Yes, although so far it seems the main advantage of text diffusion models is tha...

kadushka · 2025-03-12T15:43:38 1741794218

I don’t know which text diffusion models you’re talking about, the latest and greatest is this one: https://arxiv.org/abs/2502.09992 and it’s extremely slow – couple of orders of magnitude slower than a regular LLM, mainly because it does not support KV caching, and requires many full sequence processing steps per token.

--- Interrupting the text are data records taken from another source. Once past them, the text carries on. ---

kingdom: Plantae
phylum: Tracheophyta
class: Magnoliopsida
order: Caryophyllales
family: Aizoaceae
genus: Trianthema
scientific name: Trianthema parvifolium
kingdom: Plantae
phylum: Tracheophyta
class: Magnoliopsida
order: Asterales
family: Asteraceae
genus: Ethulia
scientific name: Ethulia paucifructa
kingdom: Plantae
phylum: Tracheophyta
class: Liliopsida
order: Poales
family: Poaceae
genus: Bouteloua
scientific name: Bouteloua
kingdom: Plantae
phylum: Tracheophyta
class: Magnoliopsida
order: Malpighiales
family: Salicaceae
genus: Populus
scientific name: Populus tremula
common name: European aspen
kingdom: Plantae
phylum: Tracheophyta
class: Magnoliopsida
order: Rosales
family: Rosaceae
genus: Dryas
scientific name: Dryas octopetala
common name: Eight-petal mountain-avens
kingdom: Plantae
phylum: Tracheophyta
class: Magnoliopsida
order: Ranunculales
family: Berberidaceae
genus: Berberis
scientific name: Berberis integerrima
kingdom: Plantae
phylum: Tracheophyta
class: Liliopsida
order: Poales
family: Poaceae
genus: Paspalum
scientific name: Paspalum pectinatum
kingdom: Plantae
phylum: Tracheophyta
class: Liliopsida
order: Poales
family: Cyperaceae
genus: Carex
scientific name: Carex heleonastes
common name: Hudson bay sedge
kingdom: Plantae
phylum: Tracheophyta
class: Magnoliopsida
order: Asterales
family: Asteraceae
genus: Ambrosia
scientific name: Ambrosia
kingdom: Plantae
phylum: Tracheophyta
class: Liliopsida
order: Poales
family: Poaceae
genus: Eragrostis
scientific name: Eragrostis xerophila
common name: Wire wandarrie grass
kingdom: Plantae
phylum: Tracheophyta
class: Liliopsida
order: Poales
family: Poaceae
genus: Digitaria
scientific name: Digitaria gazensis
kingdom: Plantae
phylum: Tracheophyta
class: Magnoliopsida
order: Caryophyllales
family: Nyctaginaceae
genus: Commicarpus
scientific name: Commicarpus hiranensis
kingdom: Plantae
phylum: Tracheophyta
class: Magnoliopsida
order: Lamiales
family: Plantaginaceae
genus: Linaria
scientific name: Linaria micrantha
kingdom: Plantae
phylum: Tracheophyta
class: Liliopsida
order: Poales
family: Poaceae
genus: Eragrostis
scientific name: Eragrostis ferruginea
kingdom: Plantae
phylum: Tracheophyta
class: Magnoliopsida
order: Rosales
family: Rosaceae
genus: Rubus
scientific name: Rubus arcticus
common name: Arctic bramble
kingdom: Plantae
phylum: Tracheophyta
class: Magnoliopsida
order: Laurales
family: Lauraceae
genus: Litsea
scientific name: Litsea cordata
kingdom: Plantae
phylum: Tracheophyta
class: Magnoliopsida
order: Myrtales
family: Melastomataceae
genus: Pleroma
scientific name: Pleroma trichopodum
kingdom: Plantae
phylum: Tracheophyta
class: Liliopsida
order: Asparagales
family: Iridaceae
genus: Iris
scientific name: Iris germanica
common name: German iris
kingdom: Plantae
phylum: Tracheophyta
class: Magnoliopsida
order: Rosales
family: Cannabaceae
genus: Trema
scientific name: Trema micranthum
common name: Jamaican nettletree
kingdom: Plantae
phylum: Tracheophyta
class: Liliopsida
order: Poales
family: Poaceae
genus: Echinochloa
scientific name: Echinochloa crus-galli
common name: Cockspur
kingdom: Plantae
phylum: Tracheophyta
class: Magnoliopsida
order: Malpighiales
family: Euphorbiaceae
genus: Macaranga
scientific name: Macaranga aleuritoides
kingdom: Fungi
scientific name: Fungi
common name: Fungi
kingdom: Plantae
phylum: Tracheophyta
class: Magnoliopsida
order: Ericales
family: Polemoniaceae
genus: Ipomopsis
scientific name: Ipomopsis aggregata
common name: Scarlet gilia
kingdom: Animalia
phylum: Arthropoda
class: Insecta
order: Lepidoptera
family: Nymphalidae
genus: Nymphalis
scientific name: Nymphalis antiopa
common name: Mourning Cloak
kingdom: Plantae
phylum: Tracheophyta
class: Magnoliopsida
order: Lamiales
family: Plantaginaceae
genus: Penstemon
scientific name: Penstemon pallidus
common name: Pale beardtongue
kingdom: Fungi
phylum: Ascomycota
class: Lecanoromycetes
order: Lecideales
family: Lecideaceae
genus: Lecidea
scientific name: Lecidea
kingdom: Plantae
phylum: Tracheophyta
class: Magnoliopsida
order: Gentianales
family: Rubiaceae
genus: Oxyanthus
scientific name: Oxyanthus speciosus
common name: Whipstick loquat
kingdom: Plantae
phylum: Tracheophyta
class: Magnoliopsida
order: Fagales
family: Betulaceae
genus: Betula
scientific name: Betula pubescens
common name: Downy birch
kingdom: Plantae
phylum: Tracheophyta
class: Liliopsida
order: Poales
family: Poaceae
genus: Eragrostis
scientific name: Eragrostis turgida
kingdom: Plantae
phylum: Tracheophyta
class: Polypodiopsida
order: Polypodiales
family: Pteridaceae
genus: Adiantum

janalsncm · 2025-03-12T17:23:39 1741800219

I’m not familiar with that paper but it would probably be best to compare speeds with an unoptimized transformer decoder. The Vaswani paper came out 8 years ago so implementations will be pretty highly optimized at this point.

On the other hand if there was a theoretical reason why text diffusion models could never be faster than autoregressive transformers it would be notable.

kadushka · 2025-03-12T22:56:25 1741820185

There’s not enough improvement over regular LLMs to motivate optimization effort. Recall that the original transformer was well received because it was fast and scalable compared to RNNs.

lukasb · 2025-03-12T06:39:11 1741761551

Yeah I guess progressive refinement is limited in quality by how good the first N iterations are that establish the broad outlines.

vessenes · 2025-03-12T07:40:25 1741765225

FWIW i don’t think we’ve seen nearly all the ideas for text diffusion yet — why not ‘jiggle the text around a bit’ when things have stabilized, or add space to fill, or have a separate judging module identify space that needs more tokens? Lots of super interesting possibilities.